Я только в 28 дождалась своего единственного, которому поверила сразу и навсегда: таких чистых глаз, сквозь которые «душа видна до донышка», и такого сердца, открытого людям и всему хорошему в них, я еще не встречала. И... решено: судьбу свою я смогла вручить только ему. Но когда мы начинали свою общую жизнь, мы не знали, разумеется, чем для нас станут дети, какое счастье растить их нам предстоит испытать и как трудно будет это счастье строить.
Мое приданое
Теперь самое время подвести некоторые итоги. С чем же я пришла к порогу своей будущей семейной жизни? Как я была подготовлена ко всем своим женским жизненным ролям? В кратком виде мои представления о них сводились к следующему:
- главное — работа, остальное подчинено ей;
- отношение к любви и браку возвышенное, требовательное и наивное одновременно (Подчиняться мужу? Ни за что!);
- хозяйство — к сожалению, без него не обойдешься, а хорошо бы времени на него не тратить;
- дети? Вообще-то да. Но как бы они не помешали более важному. К счастью, есть выход — ясли, детский сад...
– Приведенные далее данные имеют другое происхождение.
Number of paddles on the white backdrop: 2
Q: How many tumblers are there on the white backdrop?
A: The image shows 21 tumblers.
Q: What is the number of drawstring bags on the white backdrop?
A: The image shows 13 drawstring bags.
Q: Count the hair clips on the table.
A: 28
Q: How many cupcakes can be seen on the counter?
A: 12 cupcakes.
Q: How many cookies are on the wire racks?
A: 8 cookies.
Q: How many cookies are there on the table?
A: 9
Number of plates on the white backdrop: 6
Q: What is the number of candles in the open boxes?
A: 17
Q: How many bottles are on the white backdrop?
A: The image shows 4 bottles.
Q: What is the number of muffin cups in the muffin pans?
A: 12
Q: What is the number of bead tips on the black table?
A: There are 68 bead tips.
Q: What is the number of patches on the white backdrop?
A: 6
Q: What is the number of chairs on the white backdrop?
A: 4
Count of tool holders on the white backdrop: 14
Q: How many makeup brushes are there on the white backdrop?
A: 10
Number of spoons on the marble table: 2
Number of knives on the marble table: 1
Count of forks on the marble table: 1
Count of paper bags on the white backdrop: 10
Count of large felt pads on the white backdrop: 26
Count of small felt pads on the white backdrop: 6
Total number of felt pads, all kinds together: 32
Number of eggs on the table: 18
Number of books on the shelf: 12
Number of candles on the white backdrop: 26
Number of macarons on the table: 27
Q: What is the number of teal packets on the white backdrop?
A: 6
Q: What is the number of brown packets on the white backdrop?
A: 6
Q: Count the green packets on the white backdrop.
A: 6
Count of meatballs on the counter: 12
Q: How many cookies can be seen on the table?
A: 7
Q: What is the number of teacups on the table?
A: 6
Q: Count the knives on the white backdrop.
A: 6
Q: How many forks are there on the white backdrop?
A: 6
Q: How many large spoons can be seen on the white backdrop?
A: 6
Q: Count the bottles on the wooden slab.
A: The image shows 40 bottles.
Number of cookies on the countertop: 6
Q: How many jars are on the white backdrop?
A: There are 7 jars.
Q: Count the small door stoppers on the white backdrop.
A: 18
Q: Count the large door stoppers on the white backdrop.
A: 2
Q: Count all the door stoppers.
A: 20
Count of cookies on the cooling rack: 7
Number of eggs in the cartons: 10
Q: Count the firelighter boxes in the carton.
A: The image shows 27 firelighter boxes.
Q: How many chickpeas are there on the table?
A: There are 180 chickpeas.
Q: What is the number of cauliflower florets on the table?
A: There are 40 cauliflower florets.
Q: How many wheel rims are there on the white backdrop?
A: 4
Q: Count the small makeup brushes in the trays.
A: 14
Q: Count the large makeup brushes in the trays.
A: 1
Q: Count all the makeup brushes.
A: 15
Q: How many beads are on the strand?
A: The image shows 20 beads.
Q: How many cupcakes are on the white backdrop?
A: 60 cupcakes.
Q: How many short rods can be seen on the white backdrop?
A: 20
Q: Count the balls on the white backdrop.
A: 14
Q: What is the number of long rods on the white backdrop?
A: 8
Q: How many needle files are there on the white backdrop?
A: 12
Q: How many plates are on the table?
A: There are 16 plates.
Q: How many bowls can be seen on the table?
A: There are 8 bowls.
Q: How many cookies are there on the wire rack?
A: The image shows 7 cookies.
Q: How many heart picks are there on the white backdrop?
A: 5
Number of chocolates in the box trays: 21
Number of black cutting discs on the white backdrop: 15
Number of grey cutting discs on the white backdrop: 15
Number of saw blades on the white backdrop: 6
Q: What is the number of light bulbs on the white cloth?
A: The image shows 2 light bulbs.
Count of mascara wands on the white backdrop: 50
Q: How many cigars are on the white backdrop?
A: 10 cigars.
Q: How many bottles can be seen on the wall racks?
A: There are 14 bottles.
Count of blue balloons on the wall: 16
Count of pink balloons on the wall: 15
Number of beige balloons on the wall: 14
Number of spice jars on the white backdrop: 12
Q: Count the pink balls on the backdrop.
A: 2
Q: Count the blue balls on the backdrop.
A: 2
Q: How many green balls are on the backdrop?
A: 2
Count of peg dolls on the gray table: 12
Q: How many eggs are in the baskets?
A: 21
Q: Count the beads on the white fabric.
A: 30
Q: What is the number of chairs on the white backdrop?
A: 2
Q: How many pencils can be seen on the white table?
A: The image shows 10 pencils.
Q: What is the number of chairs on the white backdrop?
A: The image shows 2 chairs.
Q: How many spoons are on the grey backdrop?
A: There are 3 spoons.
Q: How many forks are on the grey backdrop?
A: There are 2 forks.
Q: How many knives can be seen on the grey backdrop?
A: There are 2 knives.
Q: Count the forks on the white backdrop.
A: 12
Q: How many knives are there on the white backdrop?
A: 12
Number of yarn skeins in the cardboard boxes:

Если бы я оценивала свою подготовку к семейной жизни по пятибалльной системе, то лет пятнадцать назад, наверное, поставила бы себе не выше тройки, а теперь за то же самое поставлю, пожалуй, четверку с плюсом. Спрашивается: почему? Почему я со временем произвела такую существенную переоценку своего «досемейного багажа»?
Мое стремление быть независимой научило меня ответственности, а без нее мать — не мать. Мое отношение к труду определило мою готовность браться за любую работу и доводить ее до конца, а без работоспособности и терпения матери обойтись никак нельзя, в том числе и в домашнем хозяйстве.
И именно мое убеждение, что семья нерасторжима, а любовь непреходяща, послужило стимулом моего великого старания находить выходы из семейных конфликтов без жалоб на разные обстоятельства и без расчета на чью бы то ни было помощь.
А дети... Что ж, я действительно не знала, что такое мой ребенок. Зато когда он родился, ничто не встало между нами — ни знания, ни предрассудки. Мы учились понимать друг друга без посредников — с этого и началась моя материнская школа.
Лишь теперь я могу оценить вполне: это было хорошее начало. И спасибо тем, кто дал мне к началу семейной жизни такое приданое. Все остальное мы наживали и преодолевали вместе всей семьей.